PASSAGE —
^^^^^^^^

Let's implement MobileNetV2 conversion with various LiteRT hardware optimizations to create four **_incremental_** deployment configurations:

1. **Baseline**: No optimization - measures raw model performance for comparison
2. **CPU Optimized (XNNPack)**: Performs operator fusion for balanced CPU performance
3. **FP16 Precision (XNNPack)**: Sets half-precision for 50% smaller app downloads and faster loading
4. **Multi-thread Performance (XNNPack)**: Explores higher threading levels for latency-sensitive app

Each configuration comes with its own trade-off on performance, app size, battery life, and device compatibility.

> **How to set up LiteRT delegates:** This tutorial only uses XNNPack (CPU delegate), which is already bundled in TensorFlow Lite and doesn’t require extra files. Other delegates you may explore (platform dependent):
> 
> - GPU delegate (libtensorflowlite_gpu_delegate.so): For mobile GPUs
> 
> - NNAPI delegate (Android only): Maps ops to hardware accelerators
> 
> - Core ML delegate (iOS only): Maps ops to Apple’s Neural Engine
> 
> Each requires a specific `.so` library to be loaded as an app dependency. _See [LiteRT Delegates](https://ai.google.dev/edge/litert/performance/delegates) for more details._
> 
> These delegates are not required for your exercise, but you’ll see **TODOs** in the code where you could import and load them if available.

^^^^^^^^

DATA FOR ANALYSIS —

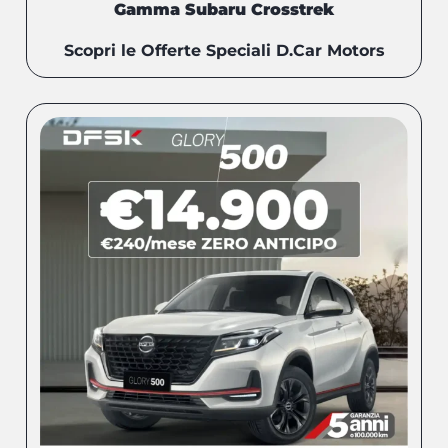
Gamma Subaru Crosstrek
Scopri le Offerte Speciali D.Car Motors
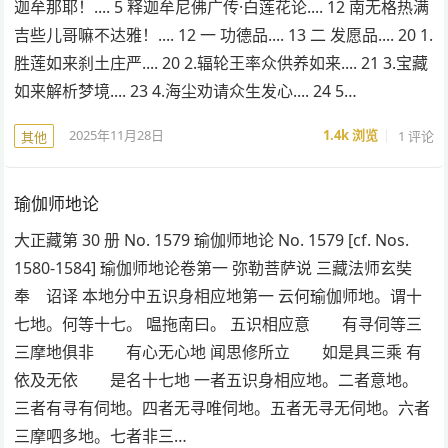
迦牟那耶！.... 5 释迦牟尼佛广传·白莲花论.... 12 南无格热满
吉些儿哥嘛不达雅！.... 12 一 功德品.... 13 二 发愿品.... 20 1.
胜莲如来刹土庄严.... 20 2.辐轮王率众供养如来.... 21 3.宝藏
如来解析梦境.... 23 4.海尘劝请众生发心.... 24 5…
2025年11月28日
1.4k
浏览
1 评论
其他
瑜伽师地论
大正藏第 30 册 No. 1579 瑜伽师地论 No. 1579 [cf. Nos.
1580-1584] 瑜伽师地论卷第一 弥勒菩萨说 三藏法师玄奘
奉 诏译 本地分中五识身相应地第一 云何瑜伽师地。谓十
七地。何等十七。 嗢拖南曰。 五识相应意 有寻伺等三
三摩地俱非 有心无心地 闻思修所立 如是具三乘 有
依及无依 是名十七地 一者五识身相应地。二者意地。
三者有寻有伺地。四者无寻唯伺地。五者无寻无伺地。六者
三摩呬多地。七者非三…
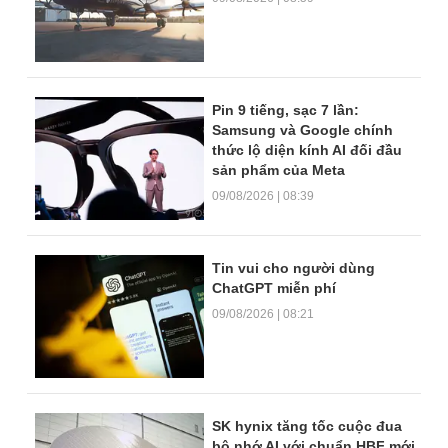
Pin 9 tiếng, sạc 7 lần:
Samsung và Google chính
thức lộ diện kính AI đối đầu
sản phẩm của Meta
09/08/2026 | 08:39
Tin vui cho người dùng
ChatGPT miễn phí
09/08/2026 | 08:21
SK hynix tăng tốc cuộc đua
bộ nhớ AI với chuẩn HBF mới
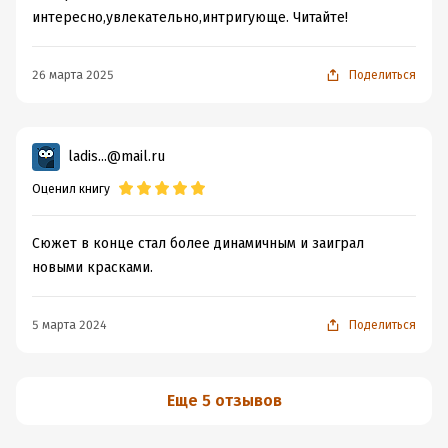
интересно,увлекательно,интригующе. Читайте!
26 марта 2025
Поделиться
ladis...@mail.ru
Оценил книгу
Сюжет в конце стал более динамичным и заиграл
новыми красками.
5 марта 2024
Поделиться
Еще 5 отзывов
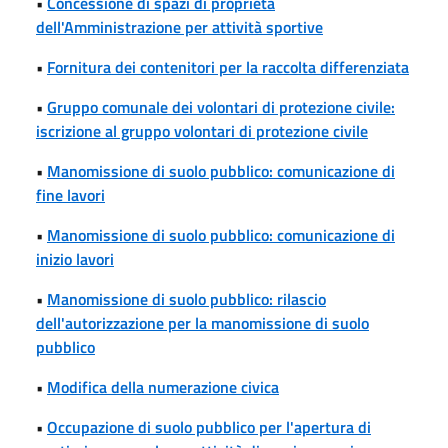
•
Concessione di spazi di proprietà
dell'Amministrazione per attività sportive
•
Fornitura dei contenitori per la raccolta differenziata
•
Gruppo comunale dei volontari di protezione civile:
iscrizione al gruppo volontari di protezione civile
•
Manomissione di suolo pubblico: comunicazione di
fine lavori
•
Manomissione di suolo pubblico: comunicazione di
inizio lavori
•
Manomissione di suolo pubblico: rilascio
dell'autorizzazione per la manomissione di suolo
pubblico
•
Modifica della numerazione civica
•
Occupazione di suolo pubblico per l'apertura di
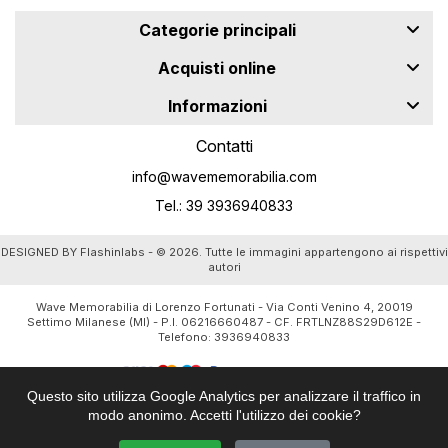
Categorie principali
Acquisti online
Informazioni
Contatti
info@wavememorabilia.com
Tel.: 39 3936940833
DESIGNED BY
Flashinlabs
- © 2026. Tutte le immagini appartengono ai rispettivi
autori
Wave Memorabilia di Lorenzo Fortunati - Via Conti Venino 4, 20019
Settimo Milanese (MI) - P.I. 06216660487 - CF. FRTLNZ88S29D612E -
Telefono:
3936940833
Questo sito utilizza Google Analytics per analizzare il traffico in
modo anonimo. Accetti l'utilizzo dei cookie?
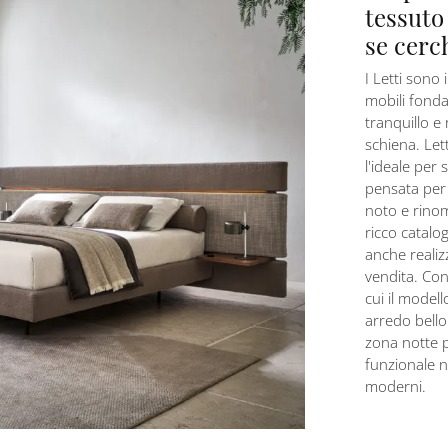
tessuto 
se cerc
I Letti sono 
mobili fonda
tranquillo e 
schiena. Let
l'ideale per
pensata per g
noto e rinom
ricco catalo
anche realiz
vendita. Con 
cui il modell
arredo bello
zona notte p
funzionale n
moderni.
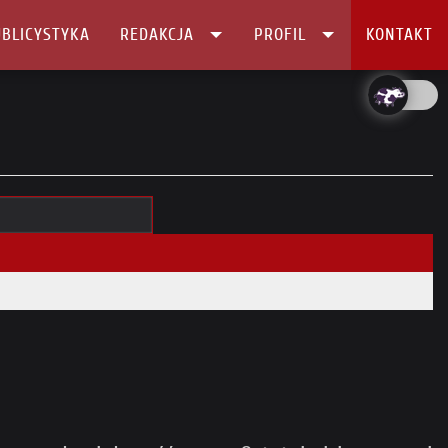
BLICYSTYKA
REDAKCJA
PROFIL
KONTAKT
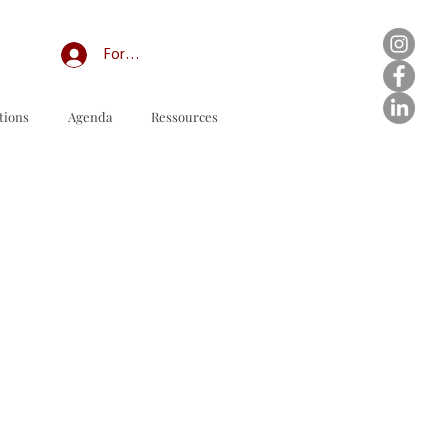
Forum professionnel/My Groups
tions
Agenda
Ressources
다운로드할 주문 양식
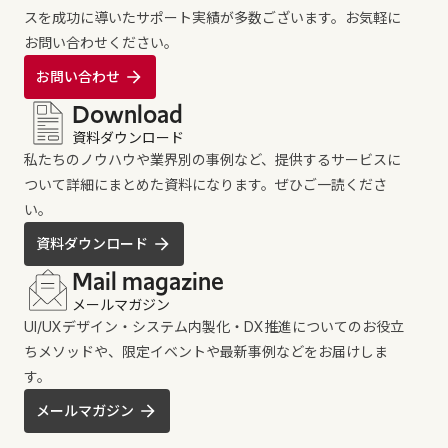
スを成功に導いたサポート実績が多数ございます。お気軽に
お問い合わせください。
お問い合わせ
Download
資料ダウンロード
私たちのノウハウや業界別の事例など、提供するサービスに
ついて詳細にまとめた資料になります。ぜひご一読くださ
い。
資料ダウンロード
Mail magazine
メールマガジン
UI/UXデザイン・システム内製化・DX推進についてのお役立
ちメソッドや、限定イベントや最新事例などをお届けしま
す。
メールマガジン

^^^^^^^^

TO DO —
- a) Transcribe the stretch of the LiteRT passage from "1. **Baseline**: No" through "and device compatibility.".
- b) Based on the LiteRT passage, answer yes or no to each statement and quote the words that decide it: (i) The tutorial makes use of the GPU delegate. (ii) XNNPack needs no extra files. (iii) The Core ML delegate works on Android.
The records come from a different source than the LiteRT passage.

WRITTEN RESPONSES —
- a)
1. **Baseline**: No optimization - measures raw model performance for comparison
2. **CPU Optimized (XNNPack)**: Performs operator fusion for balanced CPU performance
3. **FP16 Precision (XNNPack)**: Sets half-precision for 50% smaller app downloads and faster loading
4. **Multi-thread Performance (XNNPack)**: Explores higher threading levels for latency-sensitive app

Each configuration comes with its own trade-off on performance, app size, battery life, and device compatibility.

- b)
(i) No: "This tutorial only uses XNNPack (CPU delegate)"
(ii) Yes: "which is already bundled in TensorFlow Lite and doesn’t require extra files"
(iii) No: "Core ML delegate (iOS only)"